Monday 22 December 2014

90 Cans of Coke Lost!!! ...Yep, That is 35kg Gone Baby :)

It is strange to believe in 21 (+2 pre-op) weeks I have lost 35kg. No words or photo can completely describe how over the moon I am with these numbers. I still have lots of weight to lose, and within that weight I need to shed fat and tone up a lot more. Regardless, I am happy! Some of my oldest and closest friends tell me that they have never ever seen me so happy in all the time they have known me, and I have to say that I agree with them. So in true Twenty Six Bites style I headed to the local shopping centre to take some photos of what I have lost. Nowadays, I can't lift the groceries as a guide, but the images below should give you a pretty good idea of what I was carrying around with me every minute, of every day. No wonder my knees and ankles hurt so badly!

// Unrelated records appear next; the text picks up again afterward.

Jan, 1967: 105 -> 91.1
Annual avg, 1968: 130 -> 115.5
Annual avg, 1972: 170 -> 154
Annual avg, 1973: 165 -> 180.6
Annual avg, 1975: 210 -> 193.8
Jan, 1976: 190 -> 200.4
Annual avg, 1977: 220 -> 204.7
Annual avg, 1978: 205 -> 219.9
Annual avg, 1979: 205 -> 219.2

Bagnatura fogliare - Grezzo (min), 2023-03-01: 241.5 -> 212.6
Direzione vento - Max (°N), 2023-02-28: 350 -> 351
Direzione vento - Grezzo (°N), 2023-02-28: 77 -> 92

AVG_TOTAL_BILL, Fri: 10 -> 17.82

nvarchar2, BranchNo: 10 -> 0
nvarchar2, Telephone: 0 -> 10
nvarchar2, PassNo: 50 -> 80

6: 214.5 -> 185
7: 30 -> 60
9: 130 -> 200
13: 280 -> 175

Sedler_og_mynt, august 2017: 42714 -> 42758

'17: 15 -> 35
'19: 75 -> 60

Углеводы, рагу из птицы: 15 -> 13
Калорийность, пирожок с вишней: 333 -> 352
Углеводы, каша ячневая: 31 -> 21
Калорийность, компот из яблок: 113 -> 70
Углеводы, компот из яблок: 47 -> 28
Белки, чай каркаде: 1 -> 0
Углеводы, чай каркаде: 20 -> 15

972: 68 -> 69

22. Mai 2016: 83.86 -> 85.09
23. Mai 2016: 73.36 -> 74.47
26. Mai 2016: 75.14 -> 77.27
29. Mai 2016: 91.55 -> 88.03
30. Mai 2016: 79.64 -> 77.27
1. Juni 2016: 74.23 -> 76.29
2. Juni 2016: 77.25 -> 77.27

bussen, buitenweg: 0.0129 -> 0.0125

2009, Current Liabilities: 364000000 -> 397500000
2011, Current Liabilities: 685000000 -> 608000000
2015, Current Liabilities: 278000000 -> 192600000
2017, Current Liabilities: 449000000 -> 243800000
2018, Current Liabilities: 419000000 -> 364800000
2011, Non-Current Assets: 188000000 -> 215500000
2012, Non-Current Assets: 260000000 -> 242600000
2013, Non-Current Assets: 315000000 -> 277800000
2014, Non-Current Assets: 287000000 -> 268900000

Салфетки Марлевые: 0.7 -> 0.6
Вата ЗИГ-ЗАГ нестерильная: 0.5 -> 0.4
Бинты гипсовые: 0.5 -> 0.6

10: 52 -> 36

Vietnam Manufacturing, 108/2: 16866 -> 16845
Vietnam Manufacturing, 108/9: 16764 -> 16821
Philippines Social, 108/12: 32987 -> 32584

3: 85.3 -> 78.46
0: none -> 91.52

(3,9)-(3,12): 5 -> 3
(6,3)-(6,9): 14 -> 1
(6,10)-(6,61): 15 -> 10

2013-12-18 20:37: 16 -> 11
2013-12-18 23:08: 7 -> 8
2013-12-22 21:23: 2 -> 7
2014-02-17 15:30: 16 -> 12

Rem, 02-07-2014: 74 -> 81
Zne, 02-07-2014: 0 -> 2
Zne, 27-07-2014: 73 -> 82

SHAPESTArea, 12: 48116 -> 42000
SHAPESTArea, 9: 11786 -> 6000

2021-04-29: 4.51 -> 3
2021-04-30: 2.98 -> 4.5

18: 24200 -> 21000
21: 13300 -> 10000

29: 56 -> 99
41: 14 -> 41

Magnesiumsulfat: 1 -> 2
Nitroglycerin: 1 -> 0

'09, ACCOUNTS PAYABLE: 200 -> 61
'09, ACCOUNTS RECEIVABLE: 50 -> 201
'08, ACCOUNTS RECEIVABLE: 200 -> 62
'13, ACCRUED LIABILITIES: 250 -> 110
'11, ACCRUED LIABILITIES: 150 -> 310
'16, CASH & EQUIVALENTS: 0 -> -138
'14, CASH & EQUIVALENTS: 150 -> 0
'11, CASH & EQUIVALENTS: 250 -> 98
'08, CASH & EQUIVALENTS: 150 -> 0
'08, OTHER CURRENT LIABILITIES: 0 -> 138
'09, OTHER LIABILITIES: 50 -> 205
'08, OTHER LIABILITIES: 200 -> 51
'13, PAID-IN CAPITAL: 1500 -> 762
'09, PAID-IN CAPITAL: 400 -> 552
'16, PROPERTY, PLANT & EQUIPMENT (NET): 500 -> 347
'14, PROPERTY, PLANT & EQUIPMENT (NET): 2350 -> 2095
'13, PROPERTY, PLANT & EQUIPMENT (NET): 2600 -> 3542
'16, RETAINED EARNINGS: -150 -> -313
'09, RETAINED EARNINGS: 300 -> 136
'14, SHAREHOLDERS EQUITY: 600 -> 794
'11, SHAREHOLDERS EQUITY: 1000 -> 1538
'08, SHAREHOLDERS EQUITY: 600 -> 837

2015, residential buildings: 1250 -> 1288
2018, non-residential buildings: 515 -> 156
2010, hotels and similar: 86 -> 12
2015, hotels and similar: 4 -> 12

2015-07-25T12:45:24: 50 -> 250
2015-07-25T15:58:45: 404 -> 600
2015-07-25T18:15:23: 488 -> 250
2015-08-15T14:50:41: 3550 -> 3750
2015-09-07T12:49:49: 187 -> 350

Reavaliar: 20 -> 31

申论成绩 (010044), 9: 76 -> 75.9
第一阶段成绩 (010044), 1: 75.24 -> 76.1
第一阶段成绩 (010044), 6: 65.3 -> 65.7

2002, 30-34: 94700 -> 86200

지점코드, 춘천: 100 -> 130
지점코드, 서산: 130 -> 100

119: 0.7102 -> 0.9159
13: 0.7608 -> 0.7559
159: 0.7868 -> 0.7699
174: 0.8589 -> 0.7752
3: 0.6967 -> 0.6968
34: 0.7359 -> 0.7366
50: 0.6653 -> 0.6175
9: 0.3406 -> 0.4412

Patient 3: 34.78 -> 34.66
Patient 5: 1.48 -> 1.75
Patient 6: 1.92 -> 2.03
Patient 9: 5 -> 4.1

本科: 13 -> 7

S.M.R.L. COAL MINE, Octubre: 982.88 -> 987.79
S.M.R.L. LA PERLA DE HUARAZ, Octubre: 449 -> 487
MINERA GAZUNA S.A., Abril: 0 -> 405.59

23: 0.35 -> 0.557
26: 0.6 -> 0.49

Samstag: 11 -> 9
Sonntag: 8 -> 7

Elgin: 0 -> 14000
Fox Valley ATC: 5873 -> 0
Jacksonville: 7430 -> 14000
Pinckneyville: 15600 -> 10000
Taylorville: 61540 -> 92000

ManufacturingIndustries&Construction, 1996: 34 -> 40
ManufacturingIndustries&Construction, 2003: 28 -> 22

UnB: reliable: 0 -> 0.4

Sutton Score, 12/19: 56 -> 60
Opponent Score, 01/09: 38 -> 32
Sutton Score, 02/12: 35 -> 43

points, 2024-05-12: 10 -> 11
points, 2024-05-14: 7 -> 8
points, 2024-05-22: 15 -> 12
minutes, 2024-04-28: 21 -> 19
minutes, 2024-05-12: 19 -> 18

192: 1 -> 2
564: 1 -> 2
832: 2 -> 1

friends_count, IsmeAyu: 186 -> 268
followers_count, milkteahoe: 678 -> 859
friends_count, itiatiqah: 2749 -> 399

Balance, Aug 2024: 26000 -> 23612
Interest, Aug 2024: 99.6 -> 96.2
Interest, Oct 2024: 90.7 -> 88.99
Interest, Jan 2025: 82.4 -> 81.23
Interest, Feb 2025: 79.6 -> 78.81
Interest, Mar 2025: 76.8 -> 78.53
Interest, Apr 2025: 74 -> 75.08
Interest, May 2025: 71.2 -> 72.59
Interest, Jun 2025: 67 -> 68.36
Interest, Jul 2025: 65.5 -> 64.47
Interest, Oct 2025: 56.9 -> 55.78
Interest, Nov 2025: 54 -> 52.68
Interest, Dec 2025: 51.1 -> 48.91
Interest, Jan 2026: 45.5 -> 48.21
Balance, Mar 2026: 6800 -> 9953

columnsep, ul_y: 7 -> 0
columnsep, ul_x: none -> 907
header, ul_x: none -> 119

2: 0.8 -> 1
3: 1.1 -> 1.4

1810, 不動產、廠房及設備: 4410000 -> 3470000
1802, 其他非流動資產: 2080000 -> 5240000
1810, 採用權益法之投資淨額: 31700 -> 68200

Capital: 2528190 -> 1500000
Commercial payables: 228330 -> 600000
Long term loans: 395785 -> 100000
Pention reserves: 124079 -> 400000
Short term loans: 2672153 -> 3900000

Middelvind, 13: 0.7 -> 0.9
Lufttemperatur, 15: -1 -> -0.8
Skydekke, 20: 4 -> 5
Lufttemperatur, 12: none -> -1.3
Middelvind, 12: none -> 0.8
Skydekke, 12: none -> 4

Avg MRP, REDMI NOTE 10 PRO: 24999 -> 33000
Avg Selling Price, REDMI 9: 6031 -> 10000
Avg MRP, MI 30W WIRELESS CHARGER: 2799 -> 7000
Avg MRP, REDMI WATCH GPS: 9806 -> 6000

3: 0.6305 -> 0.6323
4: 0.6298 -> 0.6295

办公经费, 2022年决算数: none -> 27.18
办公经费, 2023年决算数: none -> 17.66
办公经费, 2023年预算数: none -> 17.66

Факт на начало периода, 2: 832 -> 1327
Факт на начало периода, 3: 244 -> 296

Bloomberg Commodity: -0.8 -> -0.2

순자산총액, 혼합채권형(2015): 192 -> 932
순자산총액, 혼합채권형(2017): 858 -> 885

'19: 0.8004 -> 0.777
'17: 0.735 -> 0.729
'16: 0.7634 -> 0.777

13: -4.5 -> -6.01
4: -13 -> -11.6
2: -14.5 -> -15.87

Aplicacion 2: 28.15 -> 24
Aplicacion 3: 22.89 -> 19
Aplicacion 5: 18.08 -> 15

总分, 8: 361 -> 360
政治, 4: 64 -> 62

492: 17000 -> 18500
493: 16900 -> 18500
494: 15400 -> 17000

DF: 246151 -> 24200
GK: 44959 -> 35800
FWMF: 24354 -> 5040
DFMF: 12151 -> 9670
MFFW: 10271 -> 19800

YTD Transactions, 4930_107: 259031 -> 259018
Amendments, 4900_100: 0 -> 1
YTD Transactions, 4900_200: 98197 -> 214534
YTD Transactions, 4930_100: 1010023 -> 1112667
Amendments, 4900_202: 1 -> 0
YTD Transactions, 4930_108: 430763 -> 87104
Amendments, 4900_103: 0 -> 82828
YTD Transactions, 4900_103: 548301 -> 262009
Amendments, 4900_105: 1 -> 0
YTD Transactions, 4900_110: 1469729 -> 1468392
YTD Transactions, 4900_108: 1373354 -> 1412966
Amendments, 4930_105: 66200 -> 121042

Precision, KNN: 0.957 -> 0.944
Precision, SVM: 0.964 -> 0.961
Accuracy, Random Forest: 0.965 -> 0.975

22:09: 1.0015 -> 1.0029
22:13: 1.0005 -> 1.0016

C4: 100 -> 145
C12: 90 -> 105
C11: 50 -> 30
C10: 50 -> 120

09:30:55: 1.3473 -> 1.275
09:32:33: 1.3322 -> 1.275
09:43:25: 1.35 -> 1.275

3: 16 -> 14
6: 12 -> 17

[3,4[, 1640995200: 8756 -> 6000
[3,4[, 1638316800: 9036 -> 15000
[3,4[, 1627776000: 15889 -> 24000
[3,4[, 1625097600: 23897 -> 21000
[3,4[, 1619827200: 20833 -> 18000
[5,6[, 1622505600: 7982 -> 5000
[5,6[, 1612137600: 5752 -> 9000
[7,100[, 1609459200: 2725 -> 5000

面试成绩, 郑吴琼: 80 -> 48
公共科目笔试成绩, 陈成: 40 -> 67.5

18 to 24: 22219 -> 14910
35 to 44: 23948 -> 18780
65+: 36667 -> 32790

Me standing beside 3 packs of 30 x 375ml cans of Coca Cola, the equivalent of the 35kg I have lost!
 
Oh I am so happy!!!
 
The funny thing is that when I look at the above photos, I don't even think I look like myself. I guess after 28 years, you get used to seeing yourself in a certain way and it doesn't automatically compute that you have changed. I was recently trying to explain to a friend how I still feel like the fat girl inside. Despite my confidence increasing, it doesn't take much for me to flip back into my old self-conscious ways. So how do I remember that I have changed? Photos, looking at my reflection in shop windows when I walk past, or by seeing peoples reaction to me when they bump into me. Anyway, I decided to see how much I have lost since July and the image below is what I came up with! Pretty cool, huh!
Oh, how times have changed!
 
Do you recall I said that my Personal Trainer was hosting an end of year event so that all her Clients could meet one another? Well I attended that event and it was great! I got to meet other bariatric patients, some of which have been 7+ years post op etc. It was great speaking to other people who have actually been through all the phases I am going through. I am going to catch up with  few of them over the next few weeks and make sure I stay in touch. Although I wish I met these people before I had my surgery (it would have given me some peace of mind), I think I met them all at a perfect time. The basic metrics have been met and now I need to keep pushing through and being strict with myself so I don't slip up.
 
One of the things that was mentioned a lot at the dinner party was excess skin. A majority of the people had already had skinfold surgery and others were about to have it. It is one of those things that I am asked about all the time and I generally hate it when people ask, but it was always going to be an issue I would have to deal with. Up until the night of the party I had always said that I would not do any skin fold surgery of any kind, and this was further reinforced by the fact that my surgeon said it was unlikely that I would need any due to my young age. Although I know I will have to wait a few years to see how my skin reacts to the weightless (skin tightens at a slower rate than we lose weight), I do now think that I may need to get my inner thighs tightened up...and if I am there, I may as well get my boobs done too! I don't tend to have any other problem areas at this time... my stomach and arms seem to sitting fine with my skin pulling back into shape well. But as a look at my boobs and thighs I realise that I will never be able to wear shorter shorts if I don't fix the skin. It is unfortunate, but I am not so against it now. More unfortunately still is the cost. I know I will need to save $12-16k to fix these two problem areas, but I know that it will be worth it should it come to that time. In the meantime, I am moisturising, dry brushing, oiling up, and moisturising some more. Let's hope that I don't need to have another surgery!
 
Despite the concerns of skin, these areas are always covered up when I go out, and that seems to be working fine as I have never had so much male attention when out on the town. Don't get me wrong, it is not like I am drowning in attention! Far from it! But when you go from having pretty much no attention (unless it was negative/insults), to suddenly having people look at you and ask you to dance etc, it is strange! I am trying to get used to it still, but think this might take a bit of time yet....baby steps!
 
Speaking of covering up, thank god for hand-me-downs! I have spent so much over the last 6 months on surgery, fitness classes, vitamins, supplements, doctors appointments and endless clothes. I am loving the shopping, but my credit card begs to differ ;)  So I now have a huge pile of clothes that I need to get rid of and an even bigger list of items that I need to find. If anyone out there has clothes they no longer want/fit and they would fit me...hit me up!  Similarly, if you need some bigger clothes.... I have not gotten rid of them yet, so just let me know!
 
I should get off the computer and start wrapping up my Christmas pressies, so I will leave you with a photo of one of the things I bought myself for Christmas/Happy 2015! A beautiful vintage style bike. Isn't she beautiful?

 
Wishing you all a very merry Christmas and a lovely festive season! I will speak to you all soon, hopefully no heavier from the yummy Christmas feasts and drinks!!!